Volgens wijlen Simon Carmiggelt zouden we eigenlijk altijd vakantie moeten hebben. We zijn ervoor geschapen. Maar waar moet je dan nog naar verlangen?
Wellicht vat ik de uitspraak van Carmiggelt wat te letterlijk op, maar naast vakantie weet ik wel meer bezigheden en verlangens te verzinnen waarvoor we naar mijn idee geschapen zijn. Maar dat terzijde.

Eten en drinken gaat in vakantietijd uiteraard gewoon door. Nou ja gewoon, wel wat vaker buiten de deur natuurlijk, dat weer wel. We zijn liefhebbers! Het middelste bordje in bovenstaande collage hebben we in vakantietijd dan ook niet gezien. En als we het wel hadden gezien, waren we er vrijwel zeker met een grote boog omheen gelopen.
Want bedenk wel, aldus Simon Carmiggelt "Het leven is kort en als het lang is mag je bijna niets meer eten en drinken"

woensdag, juli 07, 2010

Chagall



Zeilend en/of op de motor (met motorpech) via omwegen met tussenstops in Ketelhaven, Lelystad, Muiden, Enkhuizen, Hindeloopen en Terschelling naar Vlieland gevaren. Daar zijn we in het eenvoudige, in 1647 deels met door jutters vergaarde materialen gebouwde eilandkerkje, naar een door Frans Ort i.s.m. CHORAL uitgevoerde muzikale raamvertelling geweest over de schilder Marc Chagall (1887-1985).

'Chagall, de schilder en de liefde' In de prachtige op het leven en werk van de Joods-Russische schilder gebaseerde raamvertelling, kwamen alle in zijn schilderijen verborgen thema's uit de liefde aan de orde. Thema's als vreugde en positivisme, verdriet en eenzaamheid, geborgenheid en tintelend plezier klonken door in het verhaal, de liedteksten en de muziek.

De in de Russische stad Vitebsk geboren Chagall is driemaal getrouwd geweest. Zijn eerste vrouw overleed in 1944, toen ze als Joodse vluchtelingen in de Verenigde Staten verbleven. Na de 2e wereldoorlog keerde hij met z'n tweede vrouw terug naar Europa, en vestigde hij zich in Vence aan de Cote d'Azur in Frankrijk. Maar al na een aantal jaren strandde het huwelijk met zijn tweede vrouw. In de jaren vijftig, Chagall was toen al dik in de zestig, trouwde hij zijn derde vrouw.

Marc Chagall was volgens mij ook het levende bewijs dat liefde je vitaal en jong houdt. Ondanks perioden van verdriet, ellende en tegenspoed in zijn leven, werd hij op twee jaar na een eeuw oud!

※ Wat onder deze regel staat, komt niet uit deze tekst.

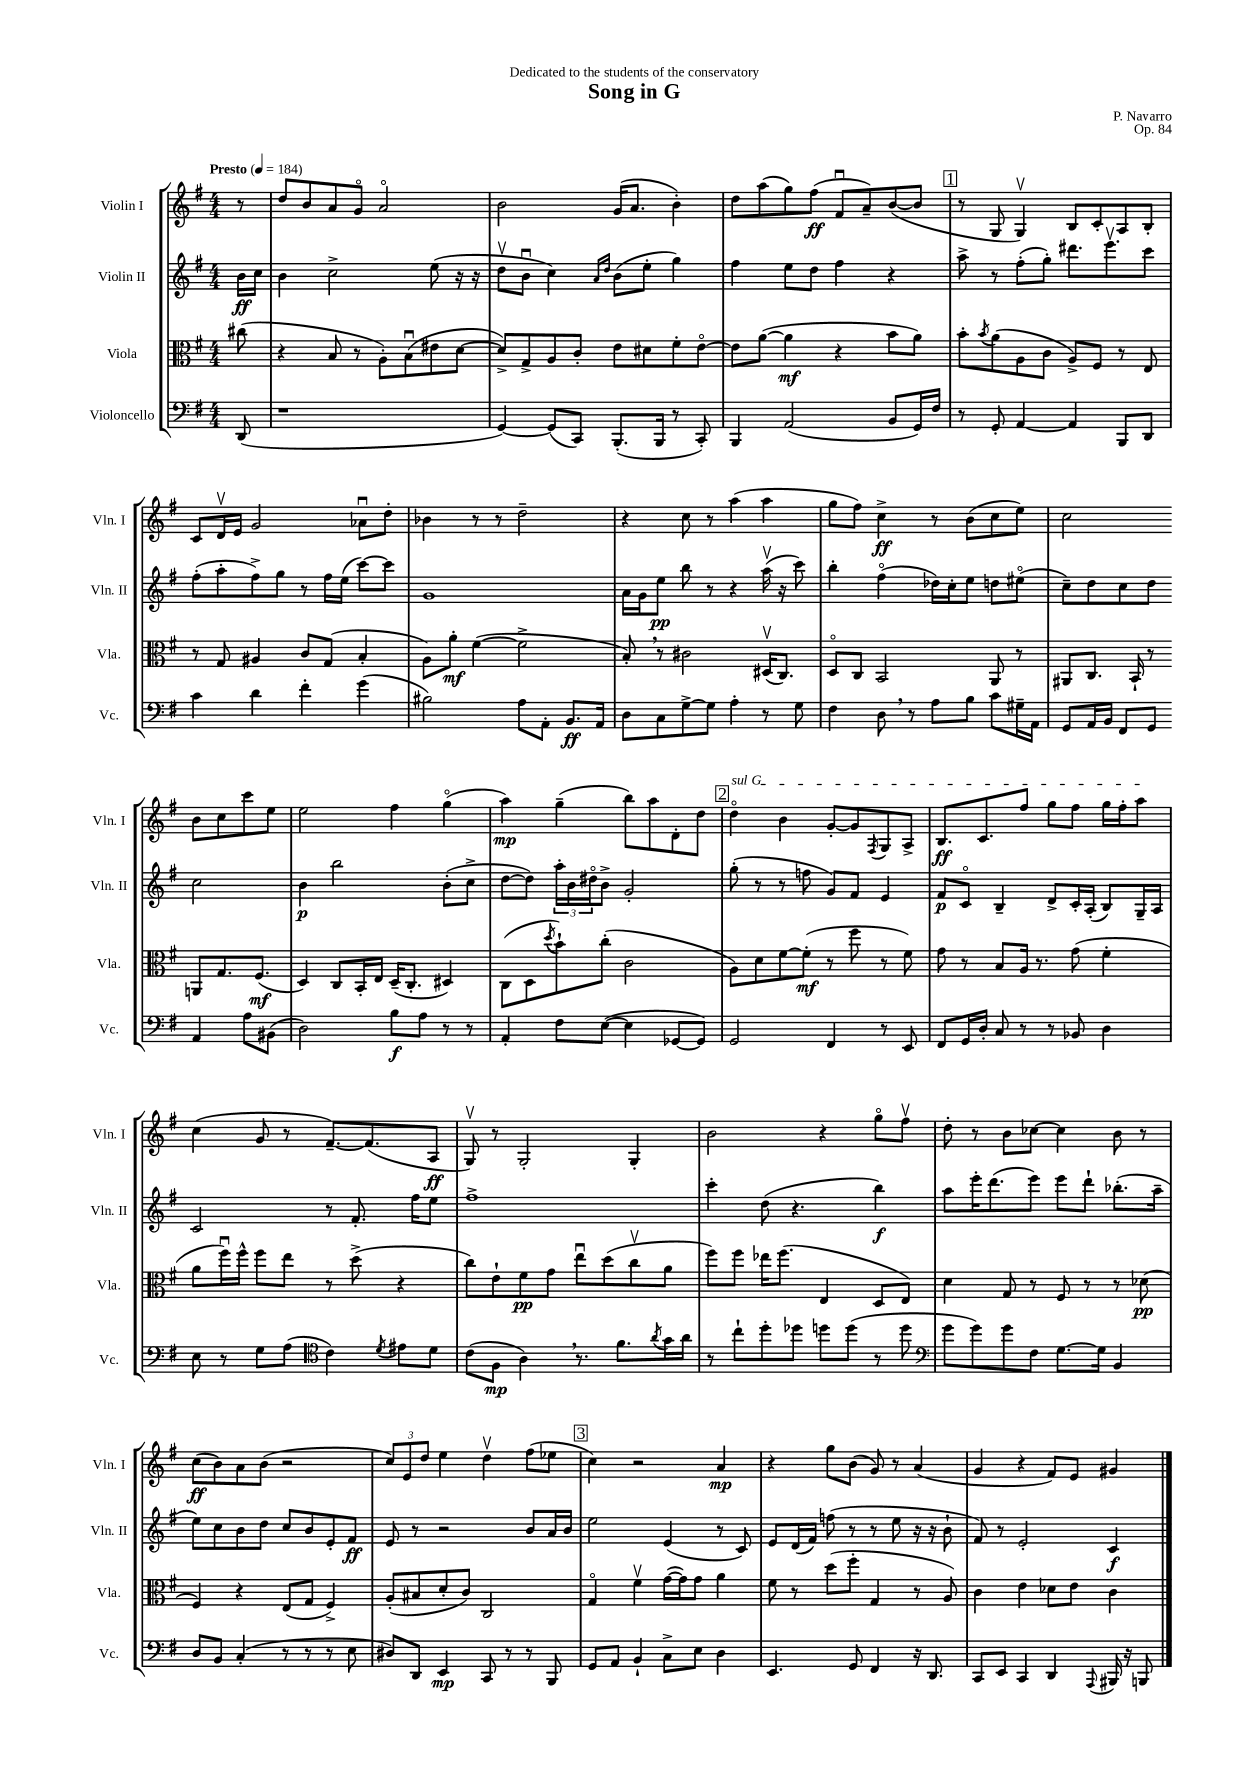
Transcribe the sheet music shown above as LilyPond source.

\header { title = "Song in G" composer = "P. Navarro" dedication = "Dedicated to the students of the conservatory" opus = "Op. 84" }
<<
\new StaffGroup <<
\new Staff = "s0" \with { instrumentName = "Violin I" shortInstrumentName = "Vln. I" } {
    \clef treble \key g \major \numericTimeSignature \time 4/4 \partial 8 \tempo "Presto" 4 = 184
    r8 |
    d''8 b'8 a'8 g'8\flageolet a'2\flageolet |
    b'2 g'16( a'8. b'4-.) |
    d''8 a''8( g''8) fis''8\ff( fis'8\downbow a'8--) b'8~( b'8 |
    \mark \markup { \box "1" } r8 g8 g4\upbow) b8 c'8-. a8 b8-. |
    c'8 d'16\upbow e'16 g'2 aes'8\downbow d''8-. |
    bes'4 r8 r8 d''2-- |
    r4 c''8 r8 a''4( a''4 |
    g''8 fis''8) c''4->\ff r8 b'8( c''8 e''8) |
    c''2 b'8 c''8 c'''8 e''8 |
    e''2 fis''4 g''4\flageolet( |
    a''4\mp) g''4--( b''8) a''8 d'8-. d''8 |
    \mark \markup { \box "2" } \once \override TextSpanner.bound-details.left.text = \markup { \italic "sul G" } d''4\flageolet\startTextSpan b'4 g'8~-. g'8 \acciaccatura { fis8 } g8 a8-> |
    b8.\ff c'8. fis''8 g''8 fis''8 g''16 fis''16-. a''8\stopTextSpan |
    c''4( g'8 r8 fis'8.~--) fis'8.( a8\ff |
    g8\upbow) r8 g2-. g4-. |
    b'2 r4 g''8\flageolet fis''8\upbow |
    d''8-. r8 b'8 ces''8~ ces''4 b'8 r8 |
    c''8\ff( b'8) a'8 b'8( r2 |
    \tuplet 3/2 { c''8) e'8 d''8 } e''4 d''4\upbow fis''8( ees''8 |
    \mark \markup { \box "3" } c''4) r2 a'4\mp |
    r4 g''8 b'8( g'8) r8 a'4( |
    g'4 r4 fis'8) e'8 gis'4 \bar "|." |
}
\new Staff = "s1" \with { instrumentName = "Violin II" shortInstrumentName = "Vln. II" } {
    \clef treble \key g \major \numericTimeSignature \time 4/4 \partial 8
    b'16\ff c''16 |
    b'4 c''2-> e''8( r16 r16 |
    d''8\upbow b'8\downbow c''4) \grace { a'16 d''16 } b'8( e''8-. g''4) |
    fis''4 e''8 d''8 fis''4 r4 |
    \mark \markup { \box "1" } a''8-> r8 fis''8-.( g''8-.) dis'''8. e'''8.\upbow c'''8 |
    fis''8-.( a''8-. fis''8->) g''8 r8 fis''16 e''16( c'''8~) c'''8 |
    g'1 |
    a'16 g'16 e''8\pp b''8 r8 r4 a''16\upbow( r16 c'''8) |
    b''4-. fis''4\flageolet( des''16) c''16-. e''8 d''8 eis''8\flageolet( |
    c''8--) d''8 c''8 d''8 c''2 |
    b'4\p b''2 b'8-.( c''8-> |
    d''8~ d''8) \tuplet 3/2 { a''16-. b'16 dis''16\flageolet } b'8-> g'2-. |
    \mark \markup { \box "2" } g''8-.( r8 r8 f''8 g'8) fis'8 e'4 |
    fis'8\p c'8\flageolet b4-- d'8-> c'16-. a16-.( b8) g16-- a16 |
    c'2 r8 fis'8.-. fis''16 e''8 |
    fis''1-> |
    c'''4-. d''8( r4. b''4\f) |
    a''8 e'''16-. d'''8.( e'''8) e'''8 d'''8-! bes''8.-.( a''16-- |
    e''8) c''8 b'8 d''8 c''8 b'8 e'8-. fis'8\ff |
    e'8 r8 r2 b'8 a'16 b'16 |
    \mark \markup { \box "3" } e''2 e'4( r8 c'8) |
    e'8 d'16( fis'16) f''8( r8 r8 e''8 r16 r16 b'8-! |
    fis'8) r8 e'2-. c'4\f \bar "|." |
}
\new Staff = "s2" \with { instrumentName = "Viola" shortInstrumentName = "Vla." } {
    \clef alto \key g \major \numericTimeSignature \time 4/4 \partial 8
    cis''8( |
    r4 b8 r8 a8-.) b8\downbow( eis'8 d'8~ |
    d'8->) g8-> a8 c'8-. e'8 dis'8 fis'8-. e'8~\flageolet |
    e'8 a'8~( a'4\mf r4 b'8 a'8) |
    \mark \markup { \box "1" } b'8-. \acciaccatura { b'8 } a'8( a8 c'8 a8->) fis8 r8 e8 |
    r8 g8 ais4 c'8 g8( b4-. |
    a8) a'8-.\mf fis'4~( fis'2-> |
    b8-.) \breathe r8 cis'2 dis16\upbow( c8.) |
    d8\flageolet c8 b,2 a,8 r8 |
    ais,8 c8. b,16-! r8 a,8 g8. fis8.\mf( |
    d4) c8 b,16-. e16 d16--( c8.-. dis4) |
    c8( d8 \acciaccatura { d''8 } b'8-!) c''8-.( c'2 |
    \mark \markup { \box "2" } a8) d'8 fis'8~ fis'8-.\mf( r8 fis''8 r8 fis'8) |
    g'8 r8 b8 a16 r8. g'8( fis'4-. |
    a'8 fis''16\downbow) fis''16-^ fis''8 e''8 r8 d''8->( r4 |
    c''8) e'8-! fis'8\pp g'8 e''8\downbow d''8( c''8\upbow a'8 |
    fis''8) fis''8 ees''16 fis''8.( e4 d8 e8) |
    d'4 g8 r8 fis8 r8 r8 des'8\pp( |
    fis4) r4 e8( g8 fis4->) |
    a8-.( bis8 d'8-. c'8) c2 |
    \mark \markup { \box "3" } g4\flageolet fis'4\upbow g'16~( g'16) g'8 a'4 |
    fis'8 r8 d''8( fis''8-. g4 r8 a8) |
    c'4 e'4 des'8 e'8 c'4 \bar "|." |
}
\new Staff = "s3" \with { instrumentName = "Violoncello" shortInstrumentName = "Vc." } {
    \clef bass \key g \major \numericTimeSignature \time 4/4 \partial 8
    d,8( |
    r1 |
    g,4~) g,8( c,8) b,,8.-.( b,,16 r8 c,8-.) |
    b,,4 a,2( b,8 g,16) fis16 |
    \mark \markup { \box "1" } r8 g,8-. a,4~ a,4 b,,8 d,8 |
    c'4 d'4 fis'4-. g'4( |
    bis2) a8 a,8-. b,8.\ff a,16 |
    d8 c8 g8~-> g8 a4-. r8 g8 |
    fis4 d8 \breathe r8 a8 b8 c'8 gis16-- a,16 |
    g,8 a,16 b,16 fis,8 g,8 a,4 a8 bis,8( |
    d2) b8\f a8 r8 r8 |
    a,4-. fis8 e8~( e4 ges,8~ ges,8) |
    \mark \markup { \box "2" } g,2 fis,4 r8 e,8 |
    fis,8 g,16 d16-. c8 r8 r8 bes,8 d4 |
    e8 r8 g8 a8( \clef tenor c'4) \acciaccatura { d'8 } eis'8 d'8 |
    c'8( fis8\mp a4) \breathe r8. fis'8. \acciaccatura { a'8 } g'16 a'16 |
    r8 c''8-! d''8-. des''8 d''8 d''8( r8 d''8 |
    \clef bass g'8 g'8) g'8 fis8 g8.~ g16 b,4 |
    d8 b,8 c4-.( r8 r8 r8 e8 |
    dis8) d,8 e,4\mp c,8 r8 r8 b,,8 |
    \mark \markup { \box "3" } g,8 a,8 b,4-! c8-> e8 d4 |
    e,4. g,8 fis,4 r16 d,8. |
    c,8 e,8 c,4 d,4 \appoggiatura { a,,8 } bis,,16 r16 b,,8 \bar "|." |
}
>>
>>
\layout { \context { \Score \remove "Bar_number_engraver" } }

Zeilend en/of op de motor (nu zonder motorpech, de monteur in Enkhuizen had z'n werk goed gedaan!) hebben we de dagen na Chagall tijdens deze vakantietrip benut, om via omwegen met tussenstops in Harlingen, Leeuwarden, Sneek, Lemmer, Workum, Medemblik en Ketelhaven huiswaarts te keren.